An interesting article: http://www.computerworlduk.com/news/security/3406221/dutch-government-let-law-enforcement-hack-foreign-computers/
Dutch Minister of Security and Justice Ivo Opstelten outlined the government’s plan to draft a bill in upcoming months that would provide law enforcement authorities with new investigative powers on the internet.
The proposed legislation would create an incentive for governments to keep software vulnerabilities secret because they would need to exploit those vulnerabilities to attack systems used by cybercriminals, van Daalen said.
My comment is Dutch are only doing it publicly!!
In the physical world, law enforcement has been using physical security weaknesses to plant bugs in home and workplace and collect information about people under investigation (assuming they have the legal authority and appropriate approval to do it).
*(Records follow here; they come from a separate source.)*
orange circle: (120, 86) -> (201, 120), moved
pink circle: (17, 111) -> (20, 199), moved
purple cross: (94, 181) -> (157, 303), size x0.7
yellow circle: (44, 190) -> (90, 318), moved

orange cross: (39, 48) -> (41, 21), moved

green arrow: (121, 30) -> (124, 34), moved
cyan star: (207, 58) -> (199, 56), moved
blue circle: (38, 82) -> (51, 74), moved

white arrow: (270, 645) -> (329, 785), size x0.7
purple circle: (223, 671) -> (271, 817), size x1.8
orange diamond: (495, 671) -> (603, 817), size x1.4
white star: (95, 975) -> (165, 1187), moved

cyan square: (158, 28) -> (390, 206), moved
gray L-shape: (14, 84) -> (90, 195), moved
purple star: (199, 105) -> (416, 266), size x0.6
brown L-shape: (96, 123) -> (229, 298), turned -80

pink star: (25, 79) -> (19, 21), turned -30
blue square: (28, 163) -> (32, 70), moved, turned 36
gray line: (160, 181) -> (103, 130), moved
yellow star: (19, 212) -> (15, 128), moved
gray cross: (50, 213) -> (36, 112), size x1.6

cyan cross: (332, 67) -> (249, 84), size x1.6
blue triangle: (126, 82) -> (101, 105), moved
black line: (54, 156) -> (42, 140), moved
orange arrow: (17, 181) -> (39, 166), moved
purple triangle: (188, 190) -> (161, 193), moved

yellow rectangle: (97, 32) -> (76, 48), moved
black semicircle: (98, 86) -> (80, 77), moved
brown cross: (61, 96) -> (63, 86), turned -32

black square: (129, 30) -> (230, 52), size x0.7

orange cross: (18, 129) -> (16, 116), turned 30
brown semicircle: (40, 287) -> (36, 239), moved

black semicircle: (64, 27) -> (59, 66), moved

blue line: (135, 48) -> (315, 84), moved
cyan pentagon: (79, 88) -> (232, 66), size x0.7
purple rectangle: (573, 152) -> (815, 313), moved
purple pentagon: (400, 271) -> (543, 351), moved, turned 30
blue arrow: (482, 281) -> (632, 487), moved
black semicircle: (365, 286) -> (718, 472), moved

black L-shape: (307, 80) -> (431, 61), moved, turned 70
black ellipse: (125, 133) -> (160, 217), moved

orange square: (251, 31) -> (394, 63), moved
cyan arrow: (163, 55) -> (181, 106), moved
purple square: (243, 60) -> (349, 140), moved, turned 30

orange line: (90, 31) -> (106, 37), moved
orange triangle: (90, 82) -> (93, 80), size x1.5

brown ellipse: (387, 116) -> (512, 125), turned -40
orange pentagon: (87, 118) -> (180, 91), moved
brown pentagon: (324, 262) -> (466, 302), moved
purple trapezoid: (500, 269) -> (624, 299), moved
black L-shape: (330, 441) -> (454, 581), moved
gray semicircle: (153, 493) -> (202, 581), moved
In terms of law, this extension to the cyberspace seems logical. However, don’t think the police would advice the the building safety folks to stop fixing problems in the building so that they could do their job well.
Controlling the public disclosure of vulnerability (that already have a patch or workaround) in favour of the successful execution such a law would be a serious security concern. Law enforcement, by nature of their profession, has the fundamental responsibility of protecting public safety. Catching a criminal by exposing millions or billions in danger contradicts what they set out to achieve in the first place.